Criamos um espetáculo com simbologia e dramaturgia
complexas, onde as várias camadas e múltiplas repetições de frases, gestos e
palavras possibilitam uma compreensão mais profunda. Com confiança nos seus
espectadores, Dissecar uma Nevasca discute questões existenciais como o que é
liberdade, gênero, opressão e honestidade. Estreamos no Sesc Belenzinho e
fizemos uma temporada lá. Ficamos felizes com a sua recepção pelo público e
pela crítica. Estávamos também alegres com a perspectiva de levar o espetáculo
para uma nova temporada no Salão dos Passos Perdidos do Palácio da Justiça,
onde a entrada franca seria uma maneira de democratizar o acesso ao evento
teatral.
Quando, poucos dias antes da re-estreia prevista, recebemos
a notícia de que esta temporada tinha como condição exigências de cortes de
palavras específicas do texto e extração ou mudanças na cena de transformação,
a peripeteia, ficamos chocados. Fomos informados de que, além de cortes
exigidos para diminuir a duração do espetáculo, não seriam permitidos nem
palavrões, nem nudez. Modificações que neste caso perturbariam seu significado,
sua dramaturgia e seria um total desrespeito a sua autora. Com certeza um
espetáculo pode ser modificado mesmo depois da estreia, mas estas modificações
são feitas pelos artistas com critérios artísticos, jamais podem ser feitas sob
pressão de outros. A importância de um setor cultural autônomo que tenha
liberdade de se expressar deve ser reconhecida e defendida. Estávamos convictos
de que num espaço público e cultural íamos encontrar respeito pelo nosso
trabalho e pela obra de arte que é um espetáculo teatral. Excluir palavras
porque não agradam, ou alterar partes do espetáculo sem compreensão profunda de
sua forma, conteúdo e significado seria uma mutilação, um ato imposto por quem
quer controlar e domesticar a arte.
No espetáculo a personagem principal pergunta: ”Dissecar uma
nevasca, o que significa isso?” e seu filosofo responde: ”Tudo é possível.

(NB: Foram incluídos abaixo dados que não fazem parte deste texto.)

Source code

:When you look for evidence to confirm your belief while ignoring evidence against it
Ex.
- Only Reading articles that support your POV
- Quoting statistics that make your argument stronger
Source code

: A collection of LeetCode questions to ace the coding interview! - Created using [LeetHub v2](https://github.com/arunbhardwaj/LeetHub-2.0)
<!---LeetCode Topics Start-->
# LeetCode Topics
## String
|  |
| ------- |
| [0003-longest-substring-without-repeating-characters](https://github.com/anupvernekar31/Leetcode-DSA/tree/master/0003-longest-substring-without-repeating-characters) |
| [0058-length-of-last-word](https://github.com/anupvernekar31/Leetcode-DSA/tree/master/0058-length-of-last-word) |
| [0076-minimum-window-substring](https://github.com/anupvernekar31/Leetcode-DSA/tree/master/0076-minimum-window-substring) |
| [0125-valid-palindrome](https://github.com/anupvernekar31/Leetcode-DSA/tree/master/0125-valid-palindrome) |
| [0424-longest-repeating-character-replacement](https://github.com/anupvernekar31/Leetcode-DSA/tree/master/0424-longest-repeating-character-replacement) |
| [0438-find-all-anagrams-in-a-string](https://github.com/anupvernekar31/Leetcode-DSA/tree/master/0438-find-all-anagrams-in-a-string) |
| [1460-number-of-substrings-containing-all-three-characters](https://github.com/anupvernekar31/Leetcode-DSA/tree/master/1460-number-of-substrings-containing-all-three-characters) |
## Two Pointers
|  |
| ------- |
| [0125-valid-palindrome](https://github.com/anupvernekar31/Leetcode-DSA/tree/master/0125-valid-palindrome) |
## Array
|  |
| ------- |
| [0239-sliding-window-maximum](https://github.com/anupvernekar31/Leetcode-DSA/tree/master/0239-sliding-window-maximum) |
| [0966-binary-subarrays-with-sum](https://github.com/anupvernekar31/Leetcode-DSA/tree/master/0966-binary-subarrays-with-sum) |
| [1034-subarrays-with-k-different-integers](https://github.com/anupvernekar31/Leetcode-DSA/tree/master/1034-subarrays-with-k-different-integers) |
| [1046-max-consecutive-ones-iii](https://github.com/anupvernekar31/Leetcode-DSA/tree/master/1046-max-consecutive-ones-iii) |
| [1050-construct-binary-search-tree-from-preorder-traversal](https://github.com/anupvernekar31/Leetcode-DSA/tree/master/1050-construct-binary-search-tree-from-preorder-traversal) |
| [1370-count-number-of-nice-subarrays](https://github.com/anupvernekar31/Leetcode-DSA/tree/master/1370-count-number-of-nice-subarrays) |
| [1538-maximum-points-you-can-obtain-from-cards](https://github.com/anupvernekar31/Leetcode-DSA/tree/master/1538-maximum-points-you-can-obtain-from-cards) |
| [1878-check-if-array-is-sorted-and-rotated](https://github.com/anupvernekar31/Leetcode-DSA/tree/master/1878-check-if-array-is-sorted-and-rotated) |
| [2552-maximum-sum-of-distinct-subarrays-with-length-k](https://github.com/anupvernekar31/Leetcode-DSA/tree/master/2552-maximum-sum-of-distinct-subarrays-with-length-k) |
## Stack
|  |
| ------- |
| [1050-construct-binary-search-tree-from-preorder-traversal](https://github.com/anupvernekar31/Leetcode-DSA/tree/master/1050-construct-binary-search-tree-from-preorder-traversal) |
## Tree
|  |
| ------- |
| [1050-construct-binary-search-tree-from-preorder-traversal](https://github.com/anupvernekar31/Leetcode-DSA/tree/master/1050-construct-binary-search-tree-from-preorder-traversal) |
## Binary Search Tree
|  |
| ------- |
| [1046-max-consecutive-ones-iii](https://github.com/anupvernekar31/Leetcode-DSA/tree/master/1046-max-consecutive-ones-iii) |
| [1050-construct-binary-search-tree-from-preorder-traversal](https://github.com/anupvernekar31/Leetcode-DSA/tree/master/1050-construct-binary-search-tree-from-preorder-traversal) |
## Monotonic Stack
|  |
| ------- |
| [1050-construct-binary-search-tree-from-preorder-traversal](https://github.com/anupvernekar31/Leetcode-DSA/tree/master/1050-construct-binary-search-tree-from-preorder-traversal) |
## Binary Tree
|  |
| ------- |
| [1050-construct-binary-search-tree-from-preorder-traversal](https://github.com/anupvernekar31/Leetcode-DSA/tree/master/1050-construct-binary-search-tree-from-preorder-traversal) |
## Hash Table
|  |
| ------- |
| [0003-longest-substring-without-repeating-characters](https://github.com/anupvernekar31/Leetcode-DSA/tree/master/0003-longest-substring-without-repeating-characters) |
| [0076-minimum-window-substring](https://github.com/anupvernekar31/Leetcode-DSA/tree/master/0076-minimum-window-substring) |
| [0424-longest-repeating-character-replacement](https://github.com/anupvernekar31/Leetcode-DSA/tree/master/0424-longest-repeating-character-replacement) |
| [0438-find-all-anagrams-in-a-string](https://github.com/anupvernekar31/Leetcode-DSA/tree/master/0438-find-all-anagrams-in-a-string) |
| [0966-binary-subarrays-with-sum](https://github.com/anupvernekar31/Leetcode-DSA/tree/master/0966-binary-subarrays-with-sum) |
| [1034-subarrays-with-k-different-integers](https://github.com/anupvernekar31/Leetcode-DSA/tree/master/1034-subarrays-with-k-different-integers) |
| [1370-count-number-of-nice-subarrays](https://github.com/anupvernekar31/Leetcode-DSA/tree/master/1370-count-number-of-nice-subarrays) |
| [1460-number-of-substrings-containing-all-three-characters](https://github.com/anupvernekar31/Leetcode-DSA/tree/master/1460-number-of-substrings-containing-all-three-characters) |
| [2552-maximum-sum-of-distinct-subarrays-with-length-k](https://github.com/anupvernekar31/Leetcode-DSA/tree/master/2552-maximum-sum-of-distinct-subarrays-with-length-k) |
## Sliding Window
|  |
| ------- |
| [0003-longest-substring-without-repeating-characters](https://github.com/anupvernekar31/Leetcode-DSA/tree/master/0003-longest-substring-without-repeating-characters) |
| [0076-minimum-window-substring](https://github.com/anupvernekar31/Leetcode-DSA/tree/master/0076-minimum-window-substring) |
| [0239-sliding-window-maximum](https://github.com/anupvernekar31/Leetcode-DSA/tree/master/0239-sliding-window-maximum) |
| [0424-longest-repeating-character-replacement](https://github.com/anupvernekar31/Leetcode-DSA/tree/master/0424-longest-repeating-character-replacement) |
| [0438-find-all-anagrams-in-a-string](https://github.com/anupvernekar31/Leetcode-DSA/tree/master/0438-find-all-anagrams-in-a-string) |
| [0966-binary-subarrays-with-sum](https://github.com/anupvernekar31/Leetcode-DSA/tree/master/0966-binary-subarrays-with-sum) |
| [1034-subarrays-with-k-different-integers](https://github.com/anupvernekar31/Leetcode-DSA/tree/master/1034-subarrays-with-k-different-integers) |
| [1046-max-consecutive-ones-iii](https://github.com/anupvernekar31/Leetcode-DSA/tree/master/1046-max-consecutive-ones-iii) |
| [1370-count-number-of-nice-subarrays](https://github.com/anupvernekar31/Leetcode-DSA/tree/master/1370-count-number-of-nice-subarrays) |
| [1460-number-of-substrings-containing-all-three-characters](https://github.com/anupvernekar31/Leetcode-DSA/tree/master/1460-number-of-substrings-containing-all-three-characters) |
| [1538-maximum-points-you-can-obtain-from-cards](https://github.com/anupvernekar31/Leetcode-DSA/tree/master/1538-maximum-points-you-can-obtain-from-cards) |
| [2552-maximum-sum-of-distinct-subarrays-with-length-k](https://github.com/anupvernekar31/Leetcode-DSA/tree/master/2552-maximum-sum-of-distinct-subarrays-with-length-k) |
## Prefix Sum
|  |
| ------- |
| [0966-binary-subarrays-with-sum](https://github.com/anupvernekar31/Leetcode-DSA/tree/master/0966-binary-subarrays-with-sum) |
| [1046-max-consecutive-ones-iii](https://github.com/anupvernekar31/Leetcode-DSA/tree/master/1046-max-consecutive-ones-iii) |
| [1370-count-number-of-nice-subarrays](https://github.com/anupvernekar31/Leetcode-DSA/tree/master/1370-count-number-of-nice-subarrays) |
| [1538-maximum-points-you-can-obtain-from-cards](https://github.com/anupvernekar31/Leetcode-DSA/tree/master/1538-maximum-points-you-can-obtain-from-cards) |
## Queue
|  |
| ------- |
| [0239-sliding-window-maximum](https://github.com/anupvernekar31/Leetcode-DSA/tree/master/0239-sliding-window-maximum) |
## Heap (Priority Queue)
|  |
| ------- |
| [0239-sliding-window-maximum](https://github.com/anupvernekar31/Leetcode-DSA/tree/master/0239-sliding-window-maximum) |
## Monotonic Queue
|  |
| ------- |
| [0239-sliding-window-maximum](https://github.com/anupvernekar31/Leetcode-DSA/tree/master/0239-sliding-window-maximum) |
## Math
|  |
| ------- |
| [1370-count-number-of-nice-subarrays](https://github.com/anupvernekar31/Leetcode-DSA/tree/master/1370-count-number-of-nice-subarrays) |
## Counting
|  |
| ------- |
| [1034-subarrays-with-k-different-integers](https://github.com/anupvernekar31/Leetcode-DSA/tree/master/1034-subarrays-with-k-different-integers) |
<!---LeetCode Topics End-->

Significa que você não precisa aceitar nem a neve que está caindo lá fora. Tem
que dissecar cada ideia e cada nevasca e desmontá-la no pensamento…” O próprio
texto nos leva a perguntas. Será que não cabe dentro do Palácio de Justiça
contar a historia de um personagem que ultrapassa a dicotomia dos gêneros, que
não se define como nem homem, nem mulher? Que afirma o direito de cada um se
definir livremente, que questiona as estruturas e as estratégias do poder?
Seriam os poucos palavrões e uma cena onde a protagonista está sem blusa que
provocaram esse ato de desrespeito ao nosso trabalho e aos artistas e
profissionais envolvidos?
Estamos sempre abertos para dialogar sobre nosso trabalho,
mas aceitar intervenção, não. Como diretora e elenco não temos o direito frente
à autora, aos nossos apoiadores ou às nossas consciências de modificar o
espetáculo a partir dos critérios colocados. Lamento muito as exigências que
nos impossibilitam de oferecer para o público paulista a possibilidade de
assistir Dissecar uma Nevasca no Salão dos Passos Perdidos.